- **Fragmento de texto**:
La correlación entre latifundios y pobreza fue especialmente evidente en El Salvador, donde el hambre y las exportaciones azucareras aumentaron al unísono en la década de los 60. En esa época se sentaron las bases del malestar en el agro con la expulsión de campesinos y arrendatarios para expandir los latifundios agroexportadores.
En 1969, según Walter LaFeber, “300 mil salvadoreños -uno de cada ocho ciudadanos- habían huido de esa nación”. Las actividades guerrilleras iniciaron en esa época, y aunque fueron desestimadas por la CIA, fortalecieron la alianza entre los militares y la oligarquía. Ese fue el contexto en el que la UTC (Unión de Trabajadores del Campo) y la Federación Cristiana de Campesinos Salvadoreños (FECCAS) emergieron, se alinearon en el Bloque Popular Revolucionario y fueron caldo de cultivo de numerosos insurgentes.
Sus confrontaciones, como después las de la guerrilla, se dirigieron contra los terratenientes: los Orellana, los Poma, los Dueñas… Su utopía era agraria. Sus demandas eran semejantes a las de Kropotkin, aunque algo más moderadas: “menores intereses en los préstamos, rebaja en los precios de fertilizantes e insecticidas, y más bajos alquileres de la tierra”. También agraria era la propaganda anticomunista que apelaba a los pequeños propietarios anunciándoles que “el socialismo les va a quitar sus vacas.”
TAMBIÉN EN GUATEMALA...
En Guatemala, la Revolución de 1944 marcó la pauta con un golpe de mano que concretó el utopismo agrario: expropiación de las tierras de la United Fruit Company para devolverlas a las poblaciones indígenas. Tras el contragolpe de 1954, el sistema de trabajo forzoso fue restablecido en muchas áreas rurales, pero el sueño siguió vivo y fue retomado por los movimientos revolucionarios.
En una entrevista con el antropólogo Roddy Brett, una campesina de Santa María Tzejá contó que la oferta de la guerrilla promovió esa aspiración incluso entre quienes no estaban tan insatisfechos: “Nosotros teníamos tierra, teníamos productos y la vida no era tan difícil como había sido antes. La verdad es que estábamos más cómodos que muchas personas en otras regiones del país, incluso que nuestros propios familiares. Pero la guerrilla nos dijo que nuestros familiares no tenían tierra todavía. Me dijeron que ‘estas tierras las iba a quitar el gobierno, entonces van a perder todo lo que han logrado’… Nos dijeron los guerrilleros que si nos uníamos todos las cosas se nivelarían y todos los campesinos en los otros sitios también iban a estar tranquilos”.

- **Entradas dadas**:
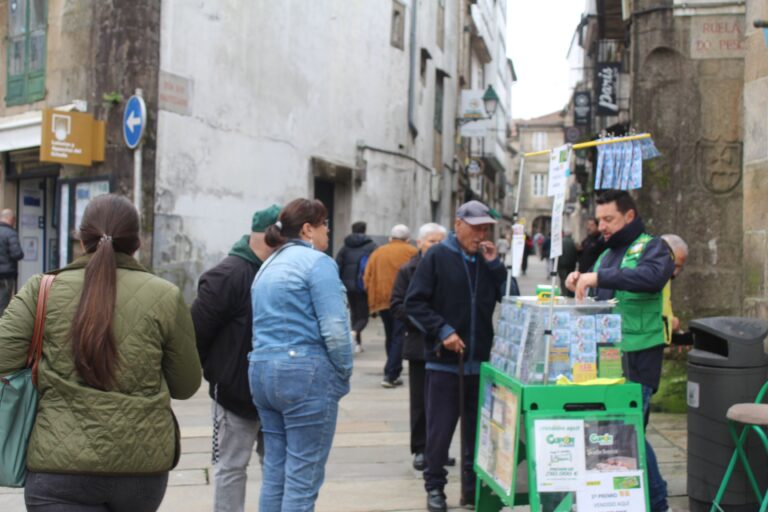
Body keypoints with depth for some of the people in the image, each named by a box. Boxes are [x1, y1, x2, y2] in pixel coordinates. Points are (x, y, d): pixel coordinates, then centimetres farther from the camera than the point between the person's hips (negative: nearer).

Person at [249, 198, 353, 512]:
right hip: (306, 372, -8)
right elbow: (335, 329, -15)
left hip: (261, 371, 8)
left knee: (274, 471, 13)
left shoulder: (268, 266, 18)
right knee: (303, 476, -2)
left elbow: (266, 324, 17)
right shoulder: (317, 262, -8)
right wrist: (344, 374, -3)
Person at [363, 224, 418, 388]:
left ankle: (392, 373, 21)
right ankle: (391, 375, -9)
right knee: (399, 337, -1)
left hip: (381, 300, 4)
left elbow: (367, 279, 9)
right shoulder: (412, 252, 2)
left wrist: (373, 299, 15)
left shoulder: (377, 253, 14)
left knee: (390, 336, 17)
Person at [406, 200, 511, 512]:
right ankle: (434, 486, 17)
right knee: (440, 428, 3)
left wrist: (495, 264, -5)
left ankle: (473, 486, 24)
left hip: (480, 360, 4)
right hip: (444, 359, -4)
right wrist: (442, 331, -16)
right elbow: (414, 303, -7)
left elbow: (512, 299, 4)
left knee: (478, 428, 11)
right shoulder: (437, 257, -4)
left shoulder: (488, 258, 10)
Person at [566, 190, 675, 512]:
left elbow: (652, 276, -25)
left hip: (639, 355, -8)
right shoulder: (606, 255, 22)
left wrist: (600, 277, -30)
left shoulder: (651, 247, -2)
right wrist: (580, 285, 2)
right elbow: (597, 300, 25)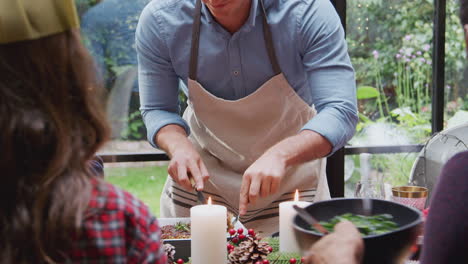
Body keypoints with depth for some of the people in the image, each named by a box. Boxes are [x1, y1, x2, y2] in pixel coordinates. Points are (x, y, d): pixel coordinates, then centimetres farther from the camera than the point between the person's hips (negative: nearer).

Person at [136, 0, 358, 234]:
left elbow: (340, 112, -31)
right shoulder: (158, 19, -22)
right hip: (203, 169, 1)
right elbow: (156, 110, -11)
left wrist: (280, 154, -48)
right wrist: (178, 144, -33)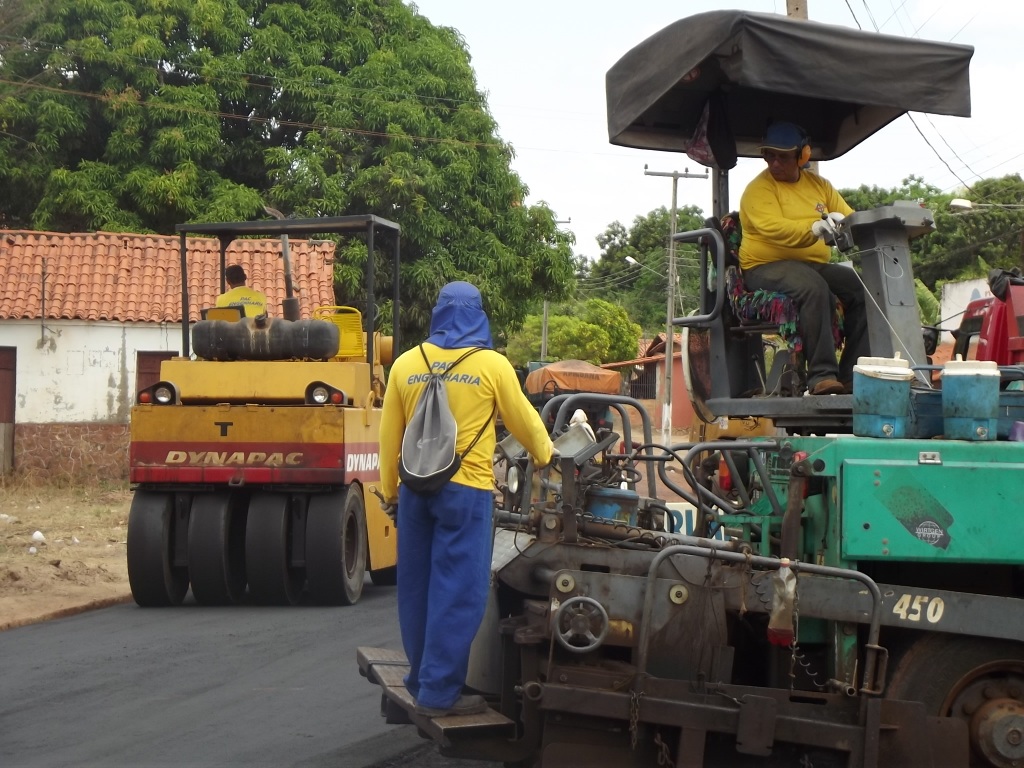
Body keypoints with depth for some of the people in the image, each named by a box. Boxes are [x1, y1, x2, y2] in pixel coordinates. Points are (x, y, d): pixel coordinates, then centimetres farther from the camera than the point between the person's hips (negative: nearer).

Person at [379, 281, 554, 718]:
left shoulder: (406, 364, 6)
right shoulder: (491, 365, -3)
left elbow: (389, 434, 9)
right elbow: (523, 420, 8)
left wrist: (389, 490, 20)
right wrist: (545, 454, 28)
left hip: (416, 488, 4)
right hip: (466, 489, -4)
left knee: (417, 586, 13)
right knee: (457, 591, -1)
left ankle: (421, 680, 24)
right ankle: (439, 692, -2)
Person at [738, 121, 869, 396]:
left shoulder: (818, 185, 16)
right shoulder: (759, 189, -5)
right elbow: (775, 229, -21)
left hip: (815, 265, 6)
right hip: (767, 267, -6)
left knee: (864, 287, -17)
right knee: (814, 287, -36)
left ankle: (852, 375, -16)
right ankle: (821, 375, -37)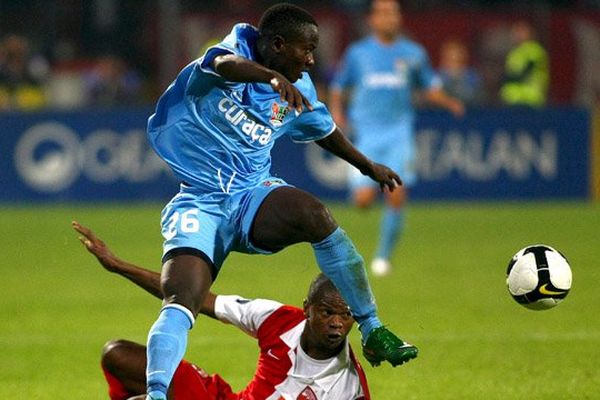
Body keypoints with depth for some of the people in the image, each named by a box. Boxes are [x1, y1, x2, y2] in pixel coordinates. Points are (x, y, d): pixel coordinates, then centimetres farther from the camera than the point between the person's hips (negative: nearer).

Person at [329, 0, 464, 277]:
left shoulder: (413, 54, 6)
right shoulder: (357, 53, 5)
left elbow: (430, 87, 15)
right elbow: (339, 87, 13)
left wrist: (449, 103, -4)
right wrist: (336, 111, -5)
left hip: (399, 132, 0)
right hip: (366, 132, 0)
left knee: (396, 198, -12)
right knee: (364, 201, -9)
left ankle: (383, 256, 4)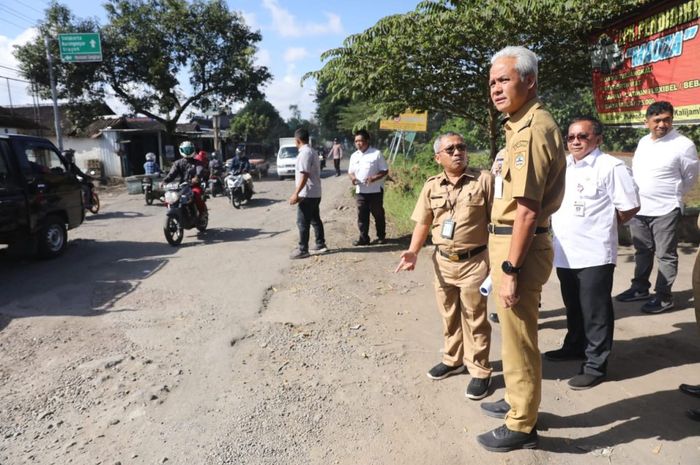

- **Tus tareas**:
1/ Indica qué organismo desestimó las actividades guerrilleras en El Salvador según el texto sobre el agro en El Salvador y Guatemala.
2/ Reproduce del texto sobre el agro en El Salvador y Guatemala el pasaje que va desde "En 1969, según" hasta "de numerosos insurgentes.".
3/ Escribe la continuación del texto sobre el agro en El Salvador y Guatemala a partir del punto en que termina.
Las entradas no hacen falta para resolver nada de lo que se pide.

- **Resultados por tarea**:
1/ La CIA.

2/
En 1969, según Walter LaFeber, “300 mil salvadoreños -uno de cada ocho ciudadanos- habían huido de esa nación”. Las actividades guerrilleras iniciaron en esa época, y aunque fueron desestimadas por la CIA, fortalecieron la alianza entre los militares y la oligarquía. Ese fue el contexto en el que la UTC (Unión de Trabajadores del Campo) y la Federación Cristiana de Campesinos Salvadoreños (FECCAS) emergieron, se alinearon en el Bloque Popular Revolucionario y fueron caldo de cultivo de numerosos insurgentes.

3/
...Y TAMBIÉN EN NICARAGUA
También en Nicaragua la utopía tuvo un alto componente agrarista. En un documento fechado en 1978, los tres comandantes de la tendencia tercerista del FSLN -Daniel Ortega, Humberto Ortega y Víctor Tirado-, después de proclamar la confiscación de todas las tierras de los Somoza y sus cómplices, lanzaron la siguiente oferta: “Y ya no habrá enormes latifundios en Nicaragua, ni tierras cercadas que nadie cultiva, pues toda la tierra será puesta a producir… El Frente Sandinista va a terminar con el tiempo muerto en el campo, porque vamos a procurar que se tenga trabajo todo el año. Y los cortadores de café, caña, tabaco, algodón, los macheteros y todos los que trabajen en la agricultura, van a tener paga buena y justa, y nadie va a ser engañado en las pesas y medidas, ni van a morir los cortadores envenenados con pesticidas”.
En este caso, la utopía no anunció una redistribución de la tierra, sino una mejora de las condiciones de los obreros agrícolas. Pero fue, al fin y al cabo, una utopía agraria.
EL “EJEMPLO LETAL”
DE LA REVOLUCIÓN CUBANA
Estas utopías, que quisieron ser alcanzadas a punta de metralla, yacen en el siglo 21 en el panteón de los sueños, percibidos con mirada severa por actores muy diversos, especialmente por los mismos que intentaron impulsarlas cuando formaron parte de los movimientos guerrilleros y las organizaciones populares.
¿Qué dicen los científicos sociales de este impulso utópico? Entre todos destaca la figura del sociólogo Edelberto Torres-Rivas, quien en su juventud militó en el Partido Guatemalteco del Trabajo (PGT). Su último libro, cuyo elocuente título “Revoluciones sin cambios revolucionarios” es una valoración en sí mismo.
Torres-Rivas rememora las pretensiones de los revolucionarios centroamericanos: “El movimiento surge con el propósito explícito de cambiar la sociedad, incluyendo de forma primaria el poder político, el Estado, sin cuyo derrumbe no se podría cambiar nada y menos volver más justa la sociedad”. Torres-Rivas asume así un enfoque claramente leninista y toma distancia de la visión socialdemócrata, que Lenin tachó de oportunista y filistea.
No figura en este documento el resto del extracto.